▶ TEKS SUMBER
■ ■ ■ ■

Lebih arif menyimak ucapan Ali bin Abi Thalib, “Rakyat tidaklah akan menjadi baik kecuali penguasanya juga baik. Pun penguasa tak akan baik kecuali dengan kelurusan rakyat. Maka, jika rakyat menunaikan kepada penguasa haknya dan penguasa menunaikan kepada rakyat hak mereka, akan kuatlah kebenaran di antara mereka dan berdiri tegak prinsip-prinsip agama dan rambu-rambu keadilan.”
Oleh : Yudi Latif
JERNIH–Saudaraku, ibadah puasa kita jalani dalam suasana kehidupan publik yang tumbuh dengan berita korupsi dan skandal. Setelah prosesi demokrasi dengan ongkos mahal tak kunjung membawa perbaikan kualitas hidup, suasana saling tuduh meramaikan ruang publik.
Elite penguasa menudingkan telunjuknya ke arah rakyat yang dinilai belum memiliki kesiapan berdemokrasi. Sedangkan rakyat menyangkalnya dengan melimpahkan segala kesalahan pada buta-tuli penguasa.
Lebih arif menyimak ucapan Ali bin Abi Thalib, “Rakyat tidaklah akan menjadi baik kecuali penguasanya juga baik. Pun penguasa tak akan baik kecuali dengan kelurusan rakyat. Maka, jika rakyat menunaikan kepada penguasa haknya dan penguasa menunaikan kepada rakyat hak mereka, akan kuatlah kebenaran di antara mereka dan berdiri tegak prinsip-prinsip agama dan rambu-rambu keadilan.”

■ ■ ■ ■

▶ Entri data tersimpan
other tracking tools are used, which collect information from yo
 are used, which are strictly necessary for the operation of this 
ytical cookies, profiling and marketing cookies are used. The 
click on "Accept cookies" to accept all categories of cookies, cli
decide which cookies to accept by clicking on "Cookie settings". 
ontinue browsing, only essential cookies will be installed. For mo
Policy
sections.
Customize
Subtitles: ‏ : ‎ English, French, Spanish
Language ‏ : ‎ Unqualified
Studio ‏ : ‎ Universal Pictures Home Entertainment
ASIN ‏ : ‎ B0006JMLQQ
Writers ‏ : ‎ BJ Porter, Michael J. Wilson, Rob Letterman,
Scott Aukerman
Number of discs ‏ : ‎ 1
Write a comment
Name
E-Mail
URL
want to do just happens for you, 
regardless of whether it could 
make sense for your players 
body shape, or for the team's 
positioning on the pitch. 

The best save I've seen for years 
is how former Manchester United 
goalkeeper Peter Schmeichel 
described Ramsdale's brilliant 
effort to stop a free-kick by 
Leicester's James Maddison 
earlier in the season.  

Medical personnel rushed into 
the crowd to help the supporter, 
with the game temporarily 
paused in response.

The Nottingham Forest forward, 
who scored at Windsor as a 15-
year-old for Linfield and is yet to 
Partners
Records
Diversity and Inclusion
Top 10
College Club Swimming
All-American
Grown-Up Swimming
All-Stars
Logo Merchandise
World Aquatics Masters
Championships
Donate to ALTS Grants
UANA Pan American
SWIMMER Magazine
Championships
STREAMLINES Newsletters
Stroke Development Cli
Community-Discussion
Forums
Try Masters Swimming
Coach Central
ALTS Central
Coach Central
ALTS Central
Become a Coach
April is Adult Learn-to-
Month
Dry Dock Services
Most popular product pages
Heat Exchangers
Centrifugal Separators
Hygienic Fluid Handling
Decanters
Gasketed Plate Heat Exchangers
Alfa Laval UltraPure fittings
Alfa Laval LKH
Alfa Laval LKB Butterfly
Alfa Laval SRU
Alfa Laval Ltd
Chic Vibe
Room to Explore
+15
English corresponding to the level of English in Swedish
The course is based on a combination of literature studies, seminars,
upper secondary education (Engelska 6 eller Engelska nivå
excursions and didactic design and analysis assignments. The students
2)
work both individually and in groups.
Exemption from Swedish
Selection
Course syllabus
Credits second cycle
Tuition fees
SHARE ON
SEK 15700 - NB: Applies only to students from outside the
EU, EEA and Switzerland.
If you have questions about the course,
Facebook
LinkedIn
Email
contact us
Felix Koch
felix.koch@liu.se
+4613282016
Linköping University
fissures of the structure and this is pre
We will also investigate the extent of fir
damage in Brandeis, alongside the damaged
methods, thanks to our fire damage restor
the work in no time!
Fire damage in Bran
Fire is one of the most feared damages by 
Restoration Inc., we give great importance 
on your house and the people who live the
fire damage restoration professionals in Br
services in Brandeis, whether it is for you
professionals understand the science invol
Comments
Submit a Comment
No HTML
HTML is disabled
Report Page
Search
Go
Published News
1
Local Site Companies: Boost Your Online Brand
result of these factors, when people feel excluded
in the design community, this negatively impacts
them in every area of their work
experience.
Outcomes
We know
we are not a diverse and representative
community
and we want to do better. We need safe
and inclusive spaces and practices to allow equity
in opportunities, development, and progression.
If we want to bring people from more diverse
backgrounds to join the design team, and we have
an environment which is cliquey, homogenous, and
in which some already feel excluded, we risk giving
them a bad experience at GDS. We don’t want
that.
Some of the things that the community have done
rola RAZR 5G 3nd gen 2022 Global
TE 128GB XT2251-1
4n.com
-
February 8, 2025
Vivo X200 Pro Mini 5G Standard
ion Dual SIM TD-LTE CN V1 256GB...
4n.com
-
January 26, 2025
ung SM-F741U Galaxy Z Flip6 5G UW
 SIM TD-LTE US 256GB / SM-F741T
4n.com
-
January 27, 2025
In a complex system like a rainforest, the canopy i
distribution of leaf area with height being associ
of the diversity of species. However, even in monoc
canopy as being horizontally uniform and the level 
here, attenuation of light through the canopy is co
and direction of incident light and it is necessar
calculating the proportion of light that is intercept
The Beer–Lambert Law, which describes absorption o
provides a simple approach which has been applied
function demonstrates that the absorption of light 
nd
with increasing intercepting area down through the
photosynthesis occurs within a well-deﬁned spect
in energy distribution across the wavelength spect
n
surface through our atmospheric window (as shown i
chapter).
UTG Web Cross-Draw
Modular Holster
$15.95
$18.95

■ ■ ■ ■

▶ TUGAS DAN LATIHAN
1 – Menurut teks sumber tentang rakyat dan penguasa, ke arah siapa elite penguasa menudingkan telunjuknya?
2 – Teruskan teks sumber tentang rakyat dan penguasa, dimulai setelah kalimat terakhir yang tercantum.

▶ HASIL LATIHAN
1 – Ke arah rakyat, yang dinilai belum memiliki kesiapan berdemokrasi.

2 –
Sumber masalah bangsa ini justru kerusakan menyeluruh basis etika pertanggungjawaban sehingga kelangsungan kuasa dibangun di atas landasan rapuh. Padahal, kian nyata bahwa untuk krisis sedalam dan seluas yang kita alami saat ini, perbaikan prosedur dan popularitas pemimpin saja tak cukup untuk menyelesaikannya. Indonesia harus menyelam lebih dalam, menjangkau dimensi struktural dan spiritual dengan panduan kepemimpinan profetik.
Masalahnya, figur profetik itu tak hadir di sini. Kepemimpinan partai politik bahkan civil society yang mestinya menjadi pusat teladan kewarasan dan keadaban publik (societas civilis) berganti sebagai pusat percaloan kekuasaan dan perebutan proyek.
Dalam kemerosotan figur teladan, tumpuan terakhir adalah penguatan otonomi individu. Seperti sabda Nabi, “Setiap kamu pemimpin dan setiap pemimpin pasti akan diminta pertanggungjawaban atas kepemimpinannya.”
Pada tahap ini, setiap individu harus memasuki fase kekosongan (kasunyatan). Suatu momen transenden yang menisbikan status diri, ikatan primordial dan egosentrisme; dengan kembali ke ketelanjangan kesejatian diri.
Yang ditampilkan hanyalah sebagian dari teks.